In May 2009, Obama Administration Interior Secretary Ken Salazar reaffirmed Kempthorne’s 4d rule, explaining that, “The Endangered Species Act is not the proper tool to deal with a global issue — with global warming,” adding: “We need to move forward with a comprehensive climate change and energy plan we can be proud of.” Team Obama certainly prefers “comprehensive” cap-and-trade legislation of the Waxman-Markey variety to an ESA-driven process.

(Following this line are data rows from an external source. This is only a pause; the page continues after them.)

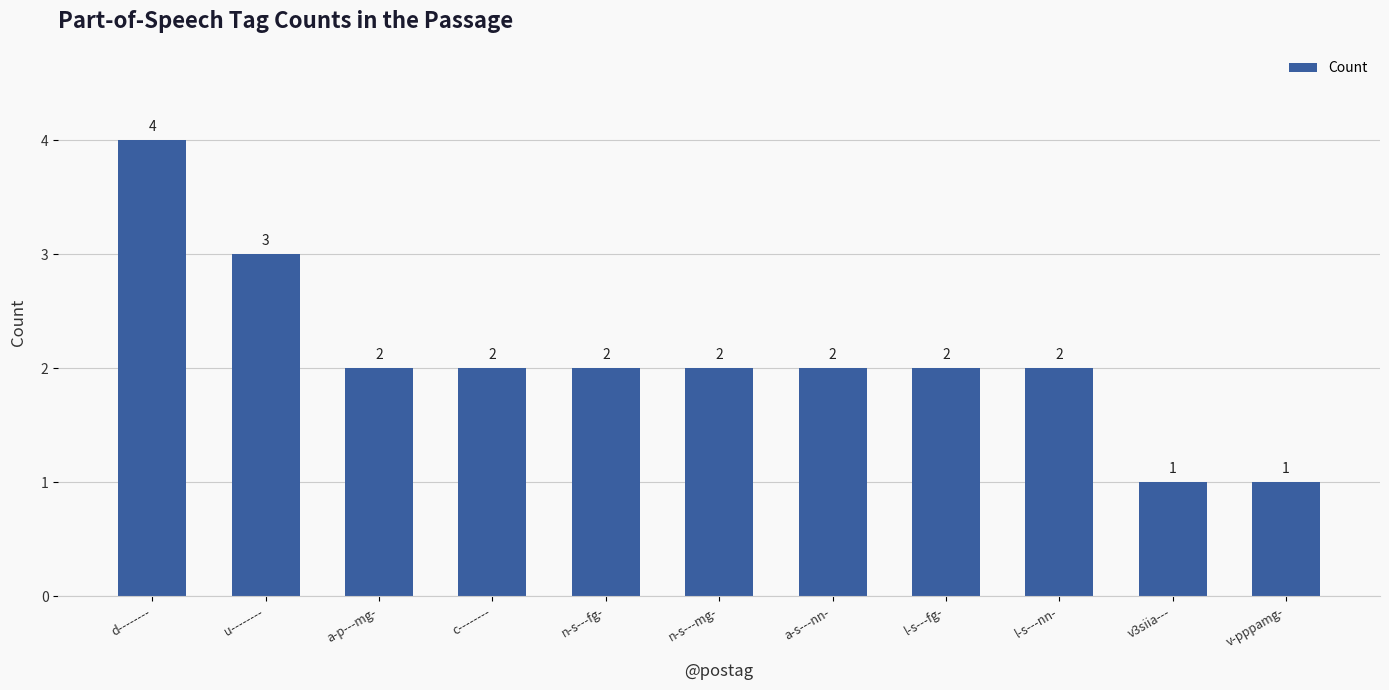

The value at l-s---nn- is 2. True or false?

True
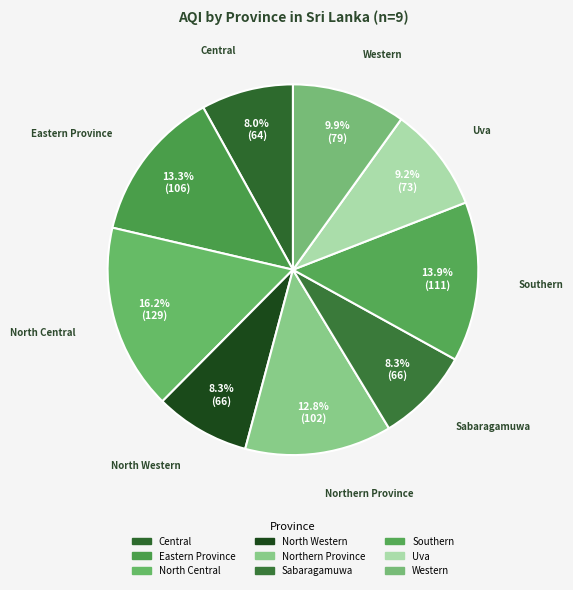

The North Central slice represents 7% of the pie. True or false?

False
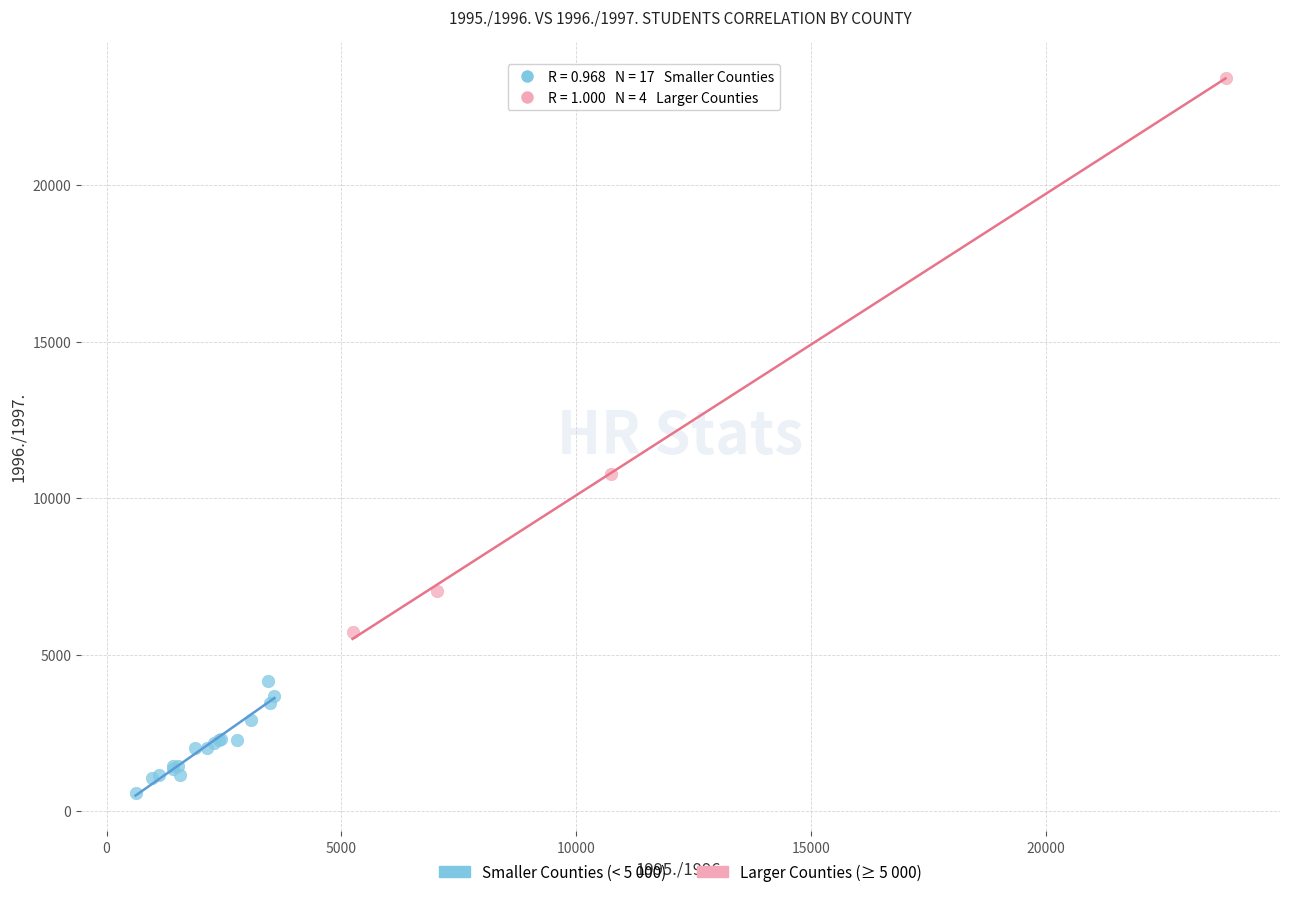

Which series has the largest Y range (max minus min)?

Larger Counties (≥ 5 000)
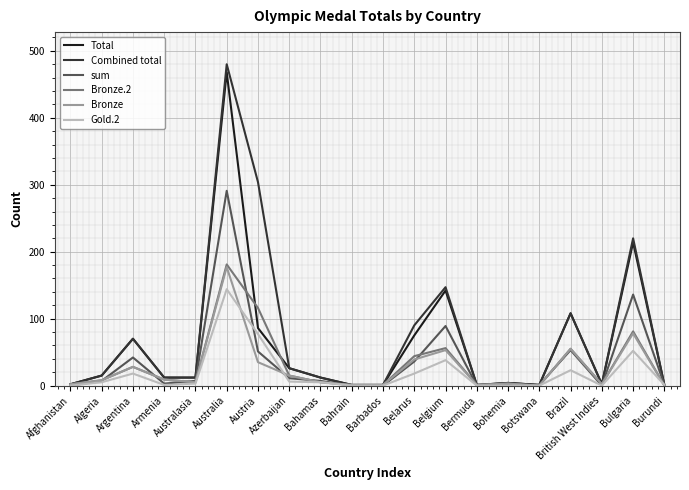

What is the maximum value shown in the chart?

480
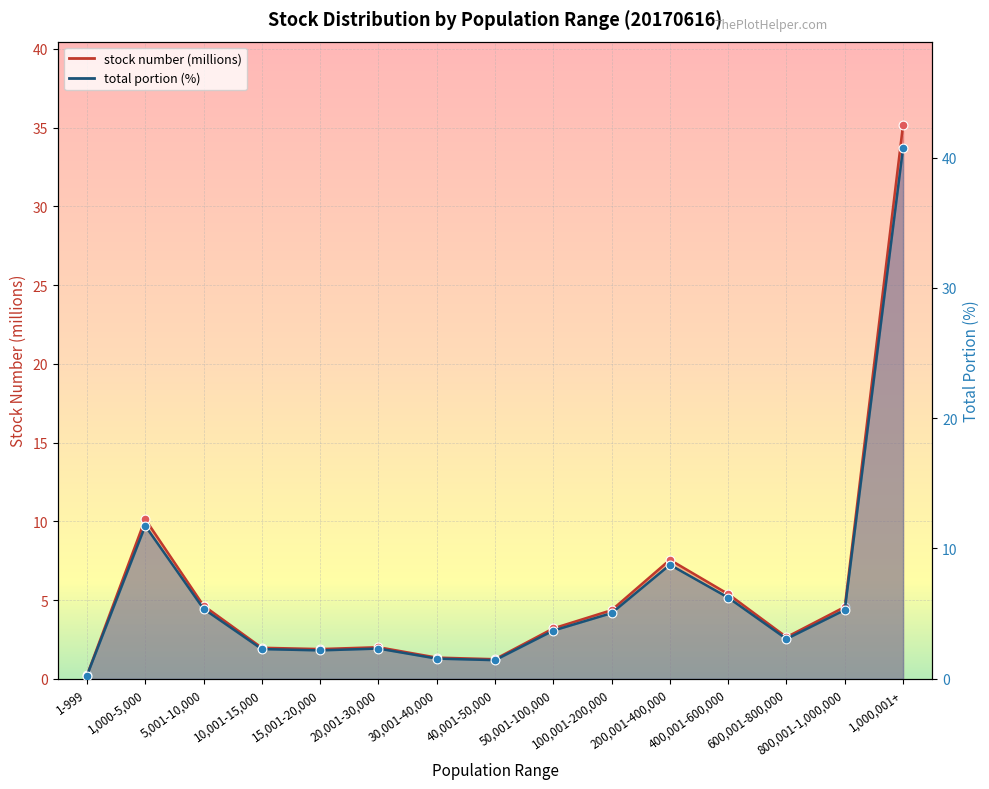

Which series has the largest Y range (max minus min)?

total portion (pts)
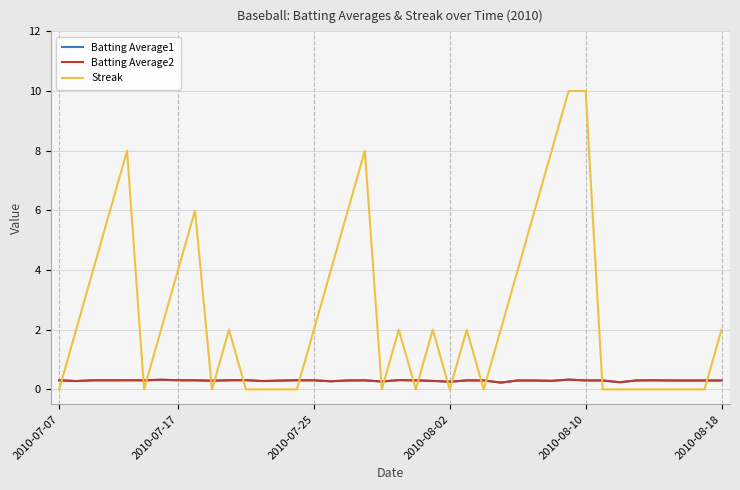

After their last crossing, which series has the higher values: Batting Average1 or Streak?

Streak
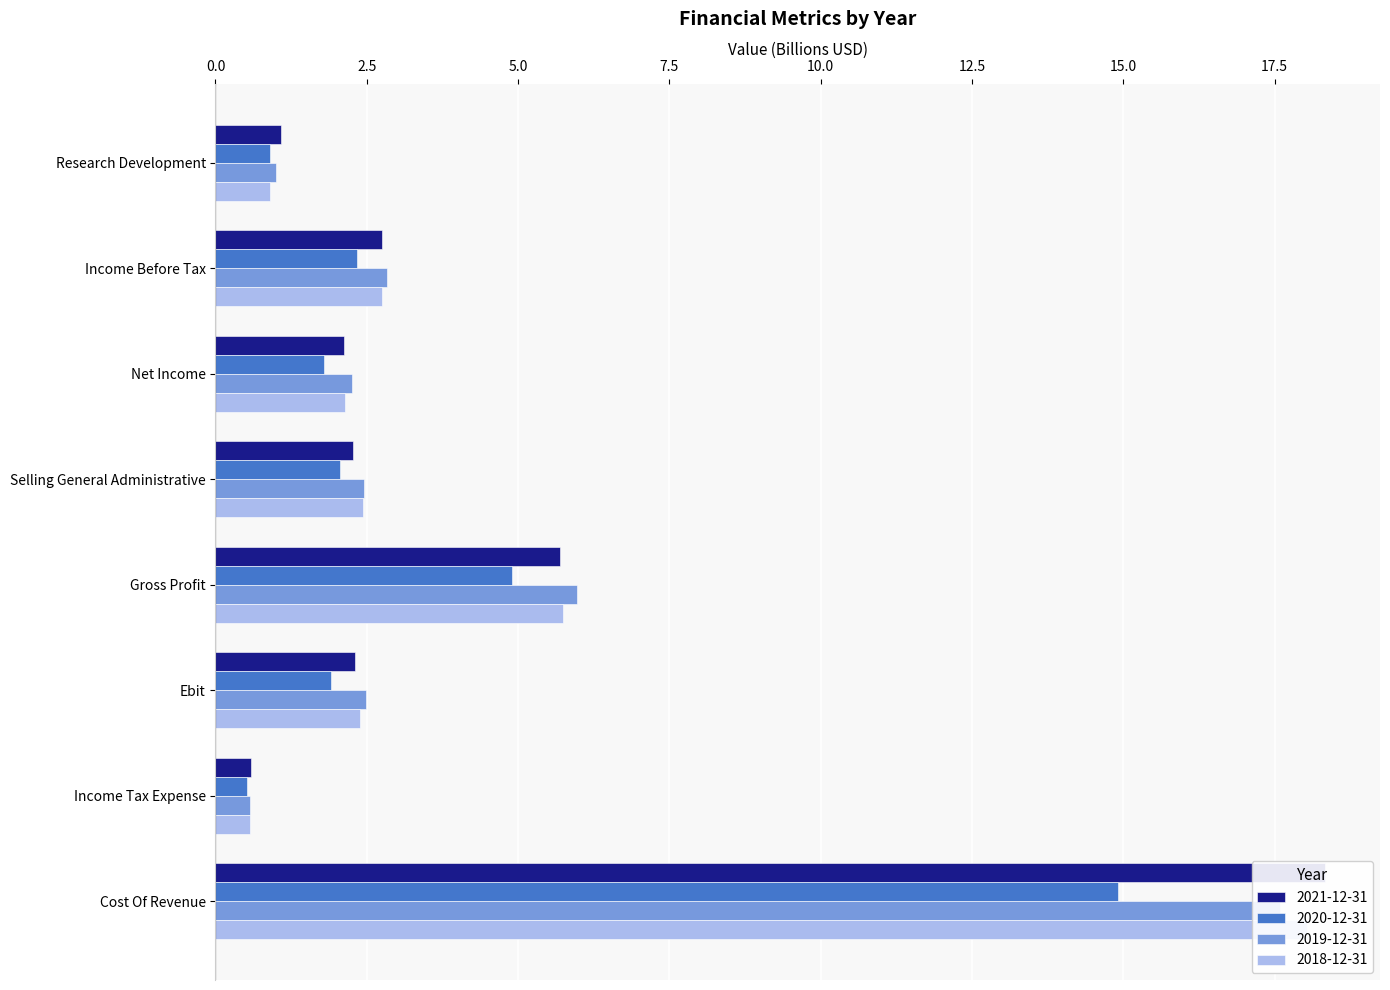

The value of 2021-12-31 at Net Income is 2.1. True or false?

True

They may also view ESA-spawned GHG-reduction “mandates” as disruptive to EPA’s rapidly unfolding Clean Air Act climate policy agenda.

Unsurprisingly, the CBD is challenging the 4d rule in the D.C. Circuit Court of Appeals, arguing that the Department of Interior should have listed the polar bear as “endangered.” Greenwire (subscription required), the online news service, comments: “If they [the polar bears] were reclassified as endangered, the 4(d) rule would no longer have any bearing and environmental groups would have greater leverage to argue that the government should require reduced greenhouse gas emissions in order to protect the bears.”

Several business groups (American Petroleum Institute, the U.S. Chamber of Commerce, National Mining Association, National Manufacturers Association, American Iron and Steel Institute)  and the State of Alaska have intervened in support of the 4d rule, arguing that the ESA should not be used to regulate GHGs. They may prevail — and the U.S. economy and representative government will have dodged another bullet. However, it is entirely possible that, by listing the polar bear as threatened, the Department of Interior painted itself into a legal corner.

Congress can eliminate the ESA threat to America’s economic future, and here things are looking up. Recall that on June 10, all 41 Senate Republicans and six Democrats voted to overturn EPA’s Endangerment Rule, the trigger and precedent for a cascade of GHG regulations under the Clean Air Act. The resolution of disapproval lost by a mere four votes (47-53), and only because Senate Majority Leader Harry Reid (D-NV) promised fence-sitters an opportunity to vote on Sen. Jay Rockefeller’s weaker alternative legislation to prohibit EPA regulation of GHGs from stationary sources for two years. It is a promise the Honorable Mr. Reid has not yet kept, though there might be a vote in the lame duck.

My point, though, is that the next Congress is expected to include many more members who oppose Kyotoist policies like cap-and-trade. ESA regulation of GHGs is potentially far more economically toxic than Waxman-Markey. So in all likelihood, the next Congress will have even less patience than the current one with climate hysteria-inspired regulatory excess.